Na última postagem falamos dos novos rumos que se abriram para a CEDAE – Companhia de Água e Esgoto do Estado do Rio de Janeiro. A empresa teve a maior parte dos seus serviços de distribuição de água tratada e de coleta e tratamento de esgotos concedidos à iniciativa privada em leilão público realizado no final de abril. A CEDAE foi a primeira grande empresa do setor de saneamento básico no Brasil a ser “privatizada” após a aprovação do Novo Marco Legal do Saneamento em 2020. 

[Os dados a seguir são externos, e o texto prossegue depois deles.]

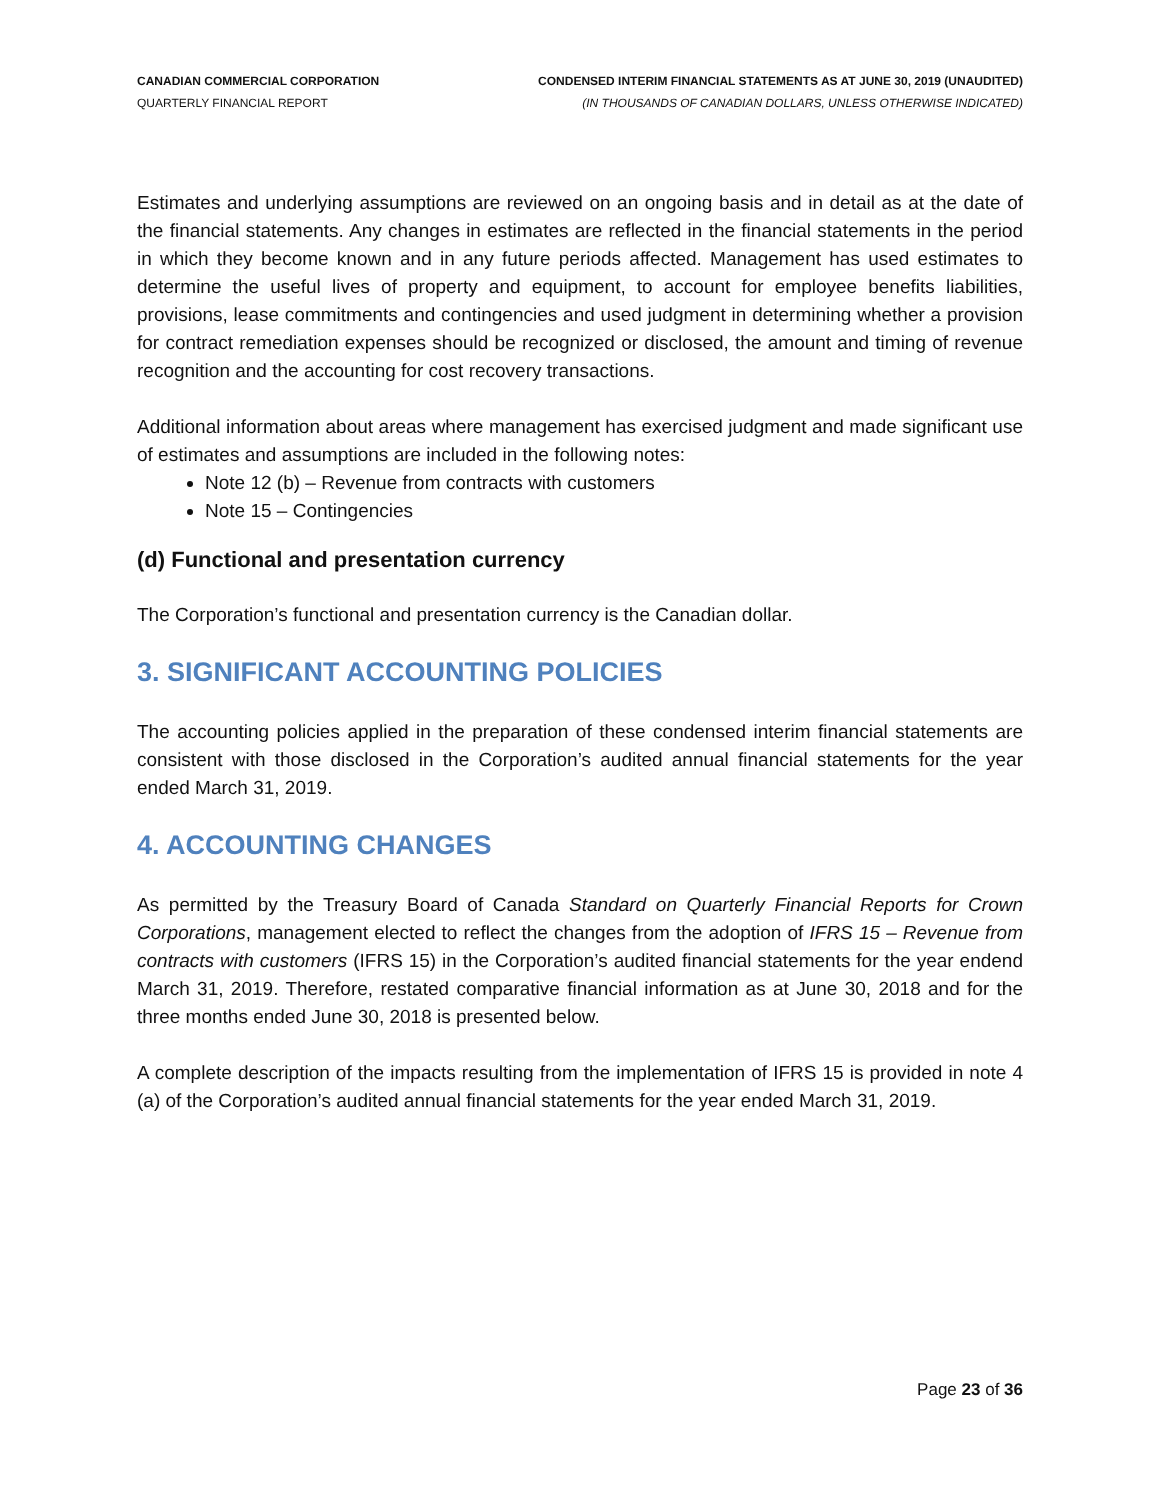CANADIAN COMMERCIAL CORPORATION
QUARTERLY FINANCIAL REPORT
CONDENSED INTERIM FINANCIAL STATEMENTS AS AT JUNE 30, 2019 (UNAUDITED)
(IN THOUSANDS OF CANADIAN DOLLARS, UNLESS OTHERWISE INDICATED)
Estimates and underlying assumptions are reviewed on an ongoing basis and in detail as at the date of the financial statements. Any changes in estimates are reflected in the financial statements in the period in which they become known and in any future periods affected. Management has used estimates to determine the useful lives of property and equipment, to account for employee benefits liabilities, provisions, lease commitments and contingencies and used judgment in determining whether a provision for contract remediation expenses should be recognized or disclosed, the amount and timing of revenue recognition and the accounting for cost recovery transactions.
Additional information about areas where management has exercised judgment and made significant use of estimates and assumptions are included in the following notes:
Note 12 (b) – Revenue from contracts with customers
Note 15 – Contingencies
(d) Functional and presentation currency
The Corporation’s functional and presentation currency is the Canadian dollar.
3. SIGNIFICANT ACCOUNTING POLICIES
The accounting policies applied in the preparation of these condensed interim financial statements are consistent with those disclosed in the Corporation’s audited annual financial statements for the year ended March 31, 2019.
4. ACCOUNTING CHANGES
As permitted by the Treasury Board of Canada Standard on Quarterly Financial Reports for Crown Corporations, management elected to reflect the changes from the adoption of IFRS 15 – Revenue from contracts with customers (IFRS 15) in the Corporation’s audited financial statements for the year endend March 31, 2019. Therefore, restated comparative financial information as at June 30, 2018 and for the three months ended June 30, 2018 is presented below.
A complete description of the impacts resulting from the implementation of IFRS 15 is provided in note 4 (a) of the Corporation’s audited annual financial statements for the year ended March 31, 2019.
Page 23 of 36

Antes de prosseguir, um esclarecimento: saneamento básico pode ser definido como o conjunto de serviços que garante as condições de higiene e saúde da população ou série de medidas que tornam uma área sadia, limpa, habitável, oferecendo condições adequadas de vida para uma população ou para a agricultura. Esses serviços ou medidas são: abastecimento de água, sistemas de drenagem de águas pluviais (chuva), serviços de limpeza urbana e coleta/destinação de lixo e resíduos sólidos, além dos sistemas de coleta e de tratamento de esgotos. Como o foco aqui do blog são os recursos hídricos, vamos nos ater aos serviços de abastecimento de água e os esgotos.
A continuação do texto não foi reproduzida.